Closure Question #3: Do you think Japan’s closed country policy effectively kept Western ideas and customs out of Japan? The persecution of Christians was part of an attempt to control foreign ideas. When Europeans first arrived, no central authority existed to contain them. The strong leaders who later took power did not like the introduction of European ideas and ways, but they valued European trade. As time passed, the Tokugawa shoguns realized that they could safely exclude both the missionaries and the merchants. By 1639, they had sealed Japan’s borders and instituted a “closed country policy.” Most commercial contacts with Europeans ended. One port, Nagasaki, remained open to foreign traders.

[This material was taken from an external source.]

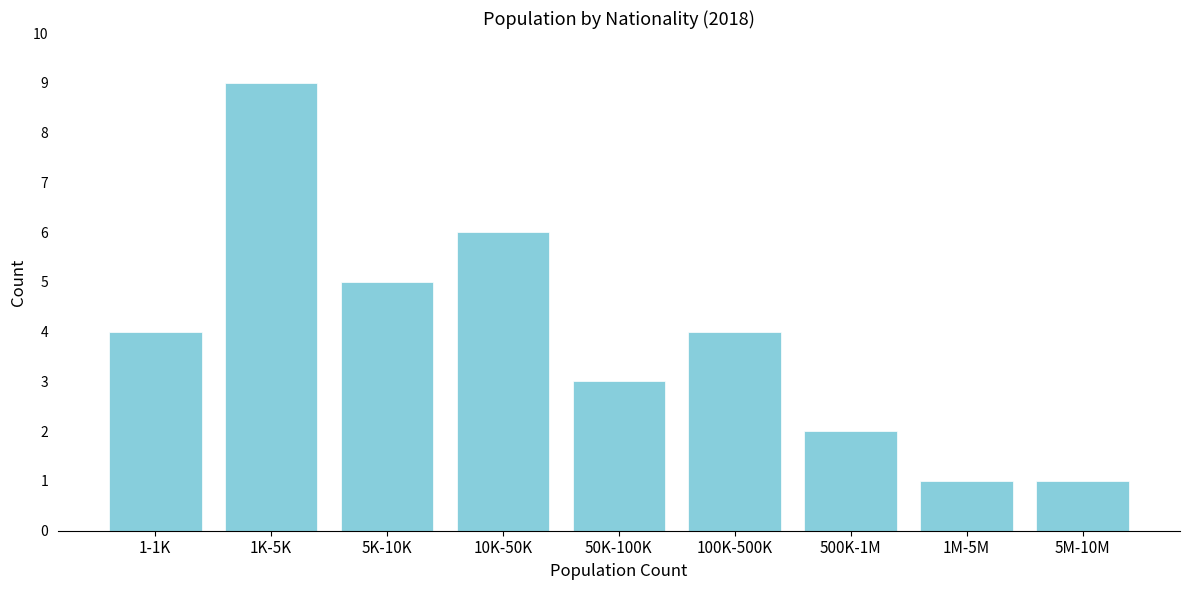

Reading left to right, list all the values displayed in this chart.

1-1K=4	1K-5K=9	5K-10K=5	10K-50K=6	50K-100K=3	100K-500K=4	500K-1M=2	1M-5M=1	5M-10M=1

But only Dutch and Chinese merchants were allowed into the port. Earlier, the English had left Japan voluntarily; the Spanish and the Portuguese had been expelled. Since the Tokugawa shoguns controlled Nagasaki, they now had a monopoly on foreign trade, which continued to be profitable. For more than 200 years, Japan remained basically closed to Europeans. In addition, the Japanese were forbidden to leave, so as not to bring back foreign ideas. Japan would continue to develop, but as a self-sufficient country, free from European attempts to colonize or to establish their presence.
Closure Assignment #6 Answer the following questions based on what you have learned from Chapter 19, Section 3: Why do you think that the emperor had less power than a shogun? Why did the Japanese policy toward Christians change from acceptance to repression? Do you think Japan’s closed country policy effectively kept Western ideas and customs out of Japan?